Thanks Georgi for taking the time to read the blog post and share you reflections. I agree that to fully understand value of LPA one would need to measure its impact on the proverbial bottom line. My observation of what has been happening in the wider industry is that companies take a leap of faith and follow the new trend of building their data science muscles before even thinking how they can utilize this new function well. So before they even think about ROI, the companies should think strategically about the “why” and “how” of growing LPA within their own structures.
It was an interesting read because it related to your personal experience as a surgeon, who could see with his own eyes how informational asymmetry was skewed towards the patient and resulted in suboptimal treatments. In the spirit of sharing my personal experience, I did have at least one surgery performed on me, which I wished had been done by a different doctor or not done at all. There is tremendous potential for use of people’s analytics in various medical fields, but I agree that there are major challenges there also — many of which we touched upon during class i.e., how far should data analytics go w/o having adverse outcomes (many of these were touched upon Ellen in the comments above).

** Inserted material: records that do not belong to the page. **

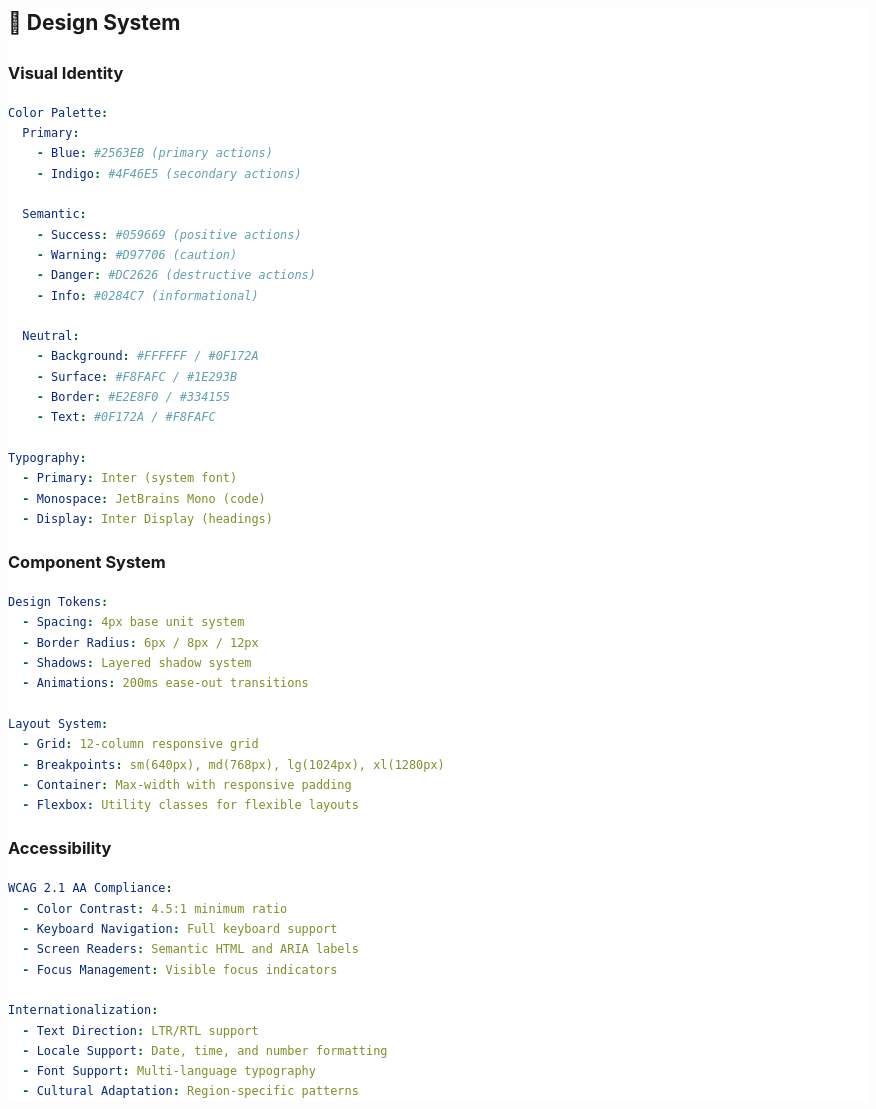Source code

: ## 🎨 Design System

### Visual Identity
```yaml
Color Palette:
  Primary: 
    - Blue: #2563EB (primary actions)
    - Indigo: #4F46E5 (secondary actions)
  
  Semantic:
    - Success: #059669 (positive actions)
    - Warning: #D97706 (caution)
    - Danger: #DC2626 (destructive actions)
    - Info: #0284C7 (informational)

  Neutral:
    - Background: #FFFFFF / #0F172A
    - Surface: #F8FAFC / #1E293B
    - Border: #E2E8F0 / #334155
    - Text: #0F172A / #F8FAFC

Typography:
  - Primary: Inter (system font)
  - Monospace: JetBrains Mono (code)
  - Display: Inter Display (headings)
```

### Component System
```yaml
Design Tokens:
  - Spacing: 4px base unit system
  - Border Radius: 6px / 8px / 12px
  - Shadows: Layered shadow system
  - Animations: 200ms ease-out transitions

Layout System:
  - Grid: 12-column responsive grid
  - Breakpoints: sm(640px), md(768px), lg(1024px), xl(1280px)
  - Container: Max-width with responsive padding
  - Flexbox: Utility classes for flexible layouts
```

### Accessibility
```yaml
WCAG 2.1 AA Compliance:
  - Color Contrast: 4.5:1 minimum ratio
  - Keyboard Navigation: Full keyboard support
  - Screen Readers: Semantic HTML and ARIA labels
  - Focus Management: Visible focus indicators

Internationalization:
  - Text Direction: LTR/RTL support
  - Locale Support: Date, time, and number formatting
  - Font Support: Multi-language typography
  - Cultural Adaptation: Region-specific patterns
```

In the context of your article, playing the devil’s advocate, as a young surgeon without much experience in “hepato-pancreatic surgery,” I would be worried about my professional outcomes in a highly data driven environment like the one you envisioned. My medical malpractice insurance premium will go up, patients will always opt to have a surgery performed by a more experienced surgeon, then how will I ever acquire appropriate training to be deemed ready to perform hepato-pancreatic surgeries or any other types of surgeries? I think there are many things that can go wrong here, hence the use of data in medicine should be and — as a matter of fact — is regulated. Maybe some level of informational asymmetry here is needed to ensure we have enough aspiring future doctors enter the field w/o getting paralyzed with fear of how big data and ML can prevent them from succeeding long term.

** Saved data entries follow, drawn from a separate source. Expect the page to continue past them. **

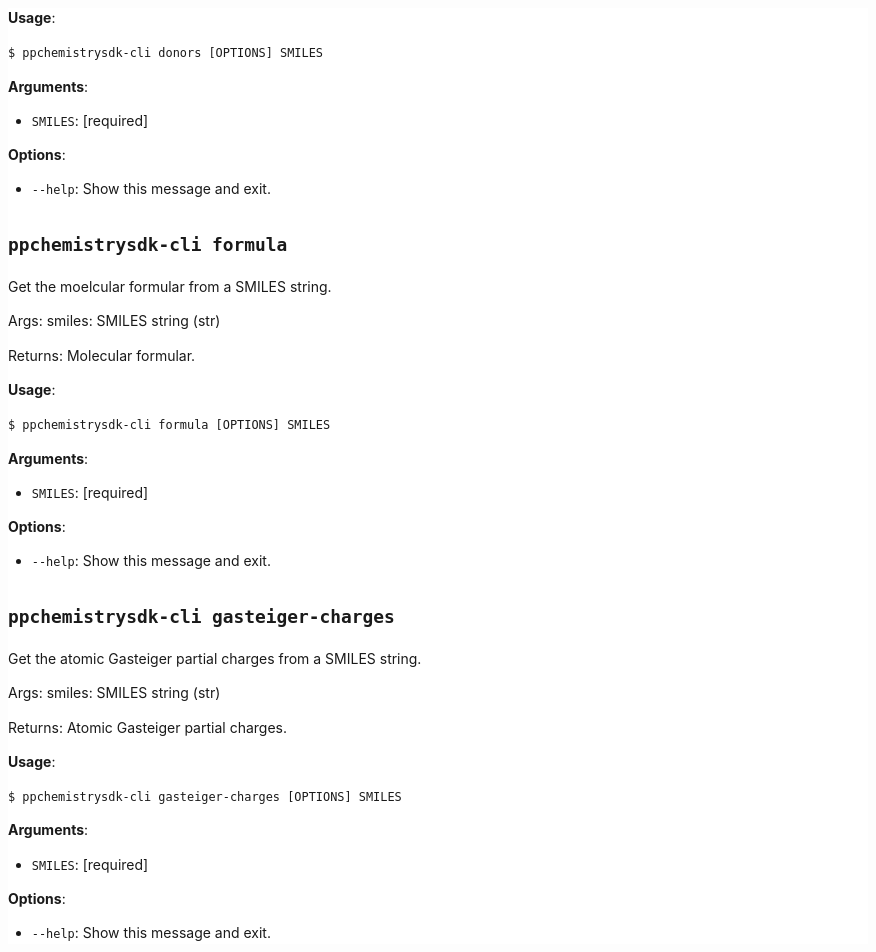 **Usage**:

```console
$ ppchemistrysdk-cli donors [OPTIONS] SMILES
```

**Arguments**:

* `SMILES`: [required]

**Options**:

* `--help`: Show this message and exit.

## `ppchemistrysdk-cli formula`

Get the moelcular formular from a SMILES string.

Args:
smiles: SMILES string (str)

Returns:
Molecular formular.

**Usage**:

```console
$ ppchemistrysdk-cli formula [OPTIONS] SMILES
```

**Arguments**:

* `SMILES`: [required]

**Options**:

* `--help`: Show this message and exit.

## `ppchemistrysdk-cli gasteiger-charges`

Get the atomic Gasteiger partial charges from a SMILES string.

Args:
smiles: SMILES string (str)

Returns:
Atomic Gasteiger partial charges.

**Usage**:

```console
$ ppchemistrysdk-cli gasteiger-charges [OPTIONS] SMILES
```

**Arguments**:

* `SMILES`: [required]

**Options**:

* `--help`: Show this message and exit.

This is an insightful article, which shows how one of the largest fast-food chain restaurants utilizes big data to drive commercial decisions and delight a customer. As I read the article, I thought about a massive opportunity for McDonald’s to become a more effective and profitable business – some of which you related to in your blog. It was fascinating to learn how the company can better source quality recipes and foods if it works with data. Furthermore, the massive challenge of effectively managing a complex supply chain becomes easier; beyond what you mentioned, I think it can also help minimize waste and bring products at scale appropriate to local demand. This in and of itself can have secondary effects on customers e.g., you are now running a greener and more sustainable business aligned with the global agenda of reducing greenhouse gas emissions and protecting natural environments – and it matters to all parents and kids that flock to McDonald’s establishments all over the world. Over time, use of big data becomes the secret sauce of competitive advantage for the chain, because it translates into a tighter customer value proposition in form of better-quality menus, and attractive pricing due to leaner and more efficient operation. Finally, you touched upon people’s analytics in your article i.e., adequate staffing across numerous restaurants McDonald franchises. In my blog I talked about difficulty of building people analytics teams at mature corporates – I think it may be interesting for you to check out if you find time, because there seems to be a secret sauce to that also. According to McKinsey: most successful companies had one thing in common i.e., “rather than relying on generalist data science skillsets, [most successful] companies leveraged subspecialities including “natural-language processing, network analytics, and quantitative psychometrics,” and linked their work to strategic corporate objectives.” So the team that is behind of what you described in your article, may not necessarily be the one to run peoples analytics function at McDonalds if the company understood benefits of integrating a specialist data science skillset within its HR function.